# 1st french trip



## 89193 (May 16, 2005)

hi all - just got back - two weeks ago today ( computer not working hence no update until now, my daughter said " it just stopped dad" - right !!! anyway one new psu later i'm up and running.

just spent a month in france dipping our toes in everywhere - normandy then arcoss from st marlo to vannes - britteny next time - down the west cost to hourtin ( west of bordeaux) stopping at various places - vannes, normoutier, st gilles croix do vie, wild camping next to the beach north of la rochelle, la rochelle, hourtin. then headed west to the dordogne - domme, lescaux and on to the loire from there upto versailles and paris and back to the coast.

only had two unpleasant nights - one on hourtin aire, a large family group of locals turned up at 9:00 at night and preceded to party until about 1am - it looked like a weekly thing, at least30 or 40 of them so avoid this aire like the plague on friday nights. other bad night was on the aire next to calais ferry port - very noise just with the general noise from the docks, left very early next morning - 5:30 !

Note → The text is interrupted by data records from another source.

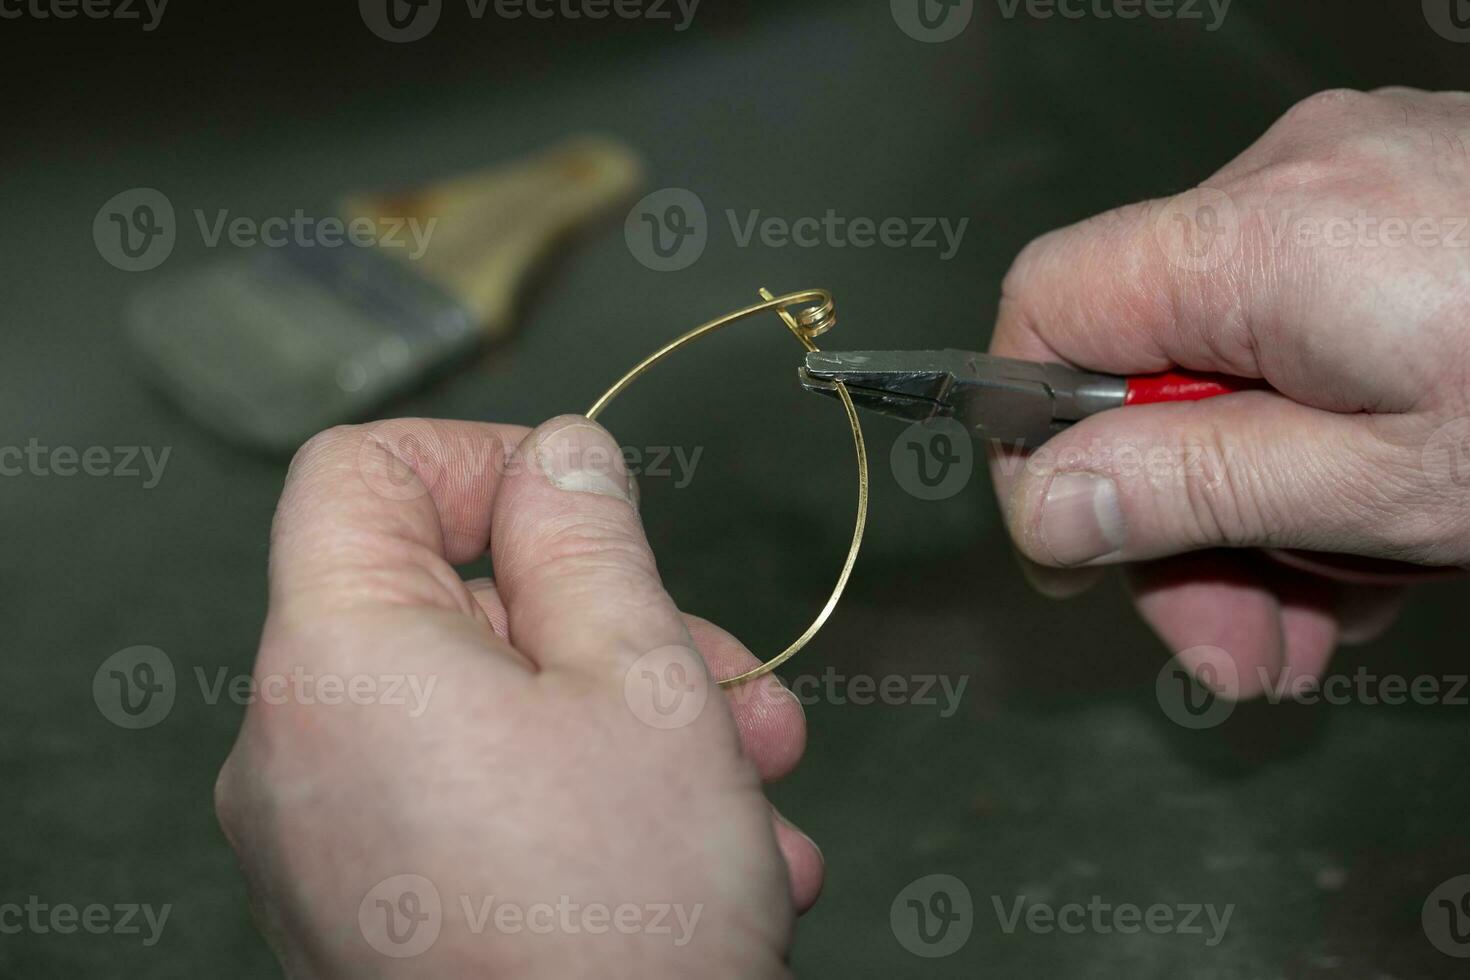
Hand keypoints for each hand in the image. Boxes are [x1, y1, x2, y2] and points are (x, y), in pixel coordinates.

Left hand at [214, 416, 820, 977]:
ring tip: (751, 785)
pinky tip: (703, 849)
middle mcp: (297, 755)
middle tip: (731, 679)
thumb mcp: (645, 679)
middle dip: (611, 625)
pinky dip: (579, 797)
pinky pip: (470, 800)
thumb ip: (590, 537)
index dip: (481, 458)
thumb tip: (562, 454)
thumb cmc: (622, 929)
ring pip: (484, 710)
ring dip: (628, 721)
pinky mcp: (370, 912)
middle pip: (448, 603)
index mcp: (336, 664)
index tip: (584, 504)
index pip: (358, 474)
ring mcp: (327, 846)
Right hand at [989, 87, 1469, 697]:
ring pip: (1228, 362)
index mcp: (1265, 232)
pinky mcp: (1409, 212)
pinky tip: (1374, 536)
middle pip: (1142, 357)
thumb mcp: (1388, 487)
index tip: (1084, 544)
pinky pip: (1304, 335)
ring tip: (1324, 620)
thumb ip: (1196, 487)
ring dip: (1254, 507)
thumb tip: (1046, 505)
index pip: (1048, 303)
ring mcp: (1357, 186)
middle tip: (1234, 646)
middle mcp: (1294, 179)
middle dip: (1177, 520)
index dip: (1037, 432)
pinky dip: (1316, 442)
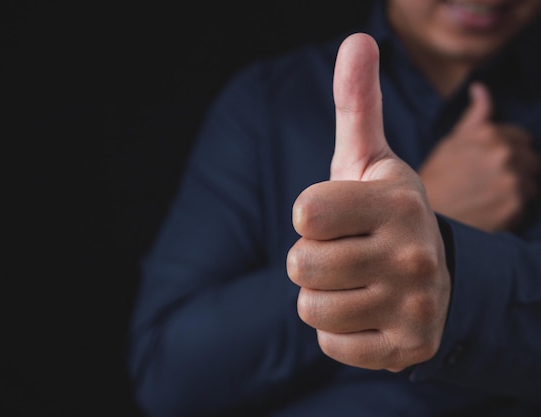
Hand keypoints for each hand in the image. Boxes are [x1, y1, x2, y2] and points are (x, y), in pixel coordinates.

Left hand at [286, 33, 450, 371]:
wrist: (435, 276)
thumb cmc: (384, 212)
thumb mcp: (370, 159)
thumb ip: (357, 104)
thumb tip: (357, 40)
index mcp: (398, 201)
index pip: (305, 212)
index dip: (309, 215)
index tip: (334, 215)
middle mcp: (413, 253)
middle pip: (301, 264)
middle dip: (310, 259)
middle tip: (345, 253)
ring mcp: (414, 305)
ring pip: (310, 307)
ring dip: (321, 296)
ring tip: (354, 282)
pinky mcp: (407, 347)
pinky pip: (330, 344)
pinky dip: (337, 332)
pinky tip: (366, 312)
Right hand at [419, 83, 539, 231]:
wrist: (424, 217)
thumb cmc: (437, 179)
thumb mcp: (451, 142)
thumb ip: (474, 116)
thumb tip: (480, 89)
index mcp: (488, 133)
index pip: (521, 138)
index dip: (507, 152)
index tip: (490, 166)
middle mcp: (503, 153)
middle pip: (530, 160)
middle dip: (515, 170)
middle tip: (489, 184)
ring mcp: (512, 179)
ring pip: (531, 182)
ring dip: (516, 190)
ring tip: (490, 197)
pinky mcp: (515, 204)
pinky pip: (527, 204)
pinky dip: (513, 208)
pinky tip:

had a great time - what a pleasure to be in a country that welcomes motorhomes !! can;t wait for next year


----------



## zulurita (May 9, 2005)

Glad you enjoyed your trip Dave, thanks for the info on Hourtin Aire, will make a note not to go Friday nights  

You often get local youths riding their noisy motorbikes in the evening but generally all go home by 10pm.


----------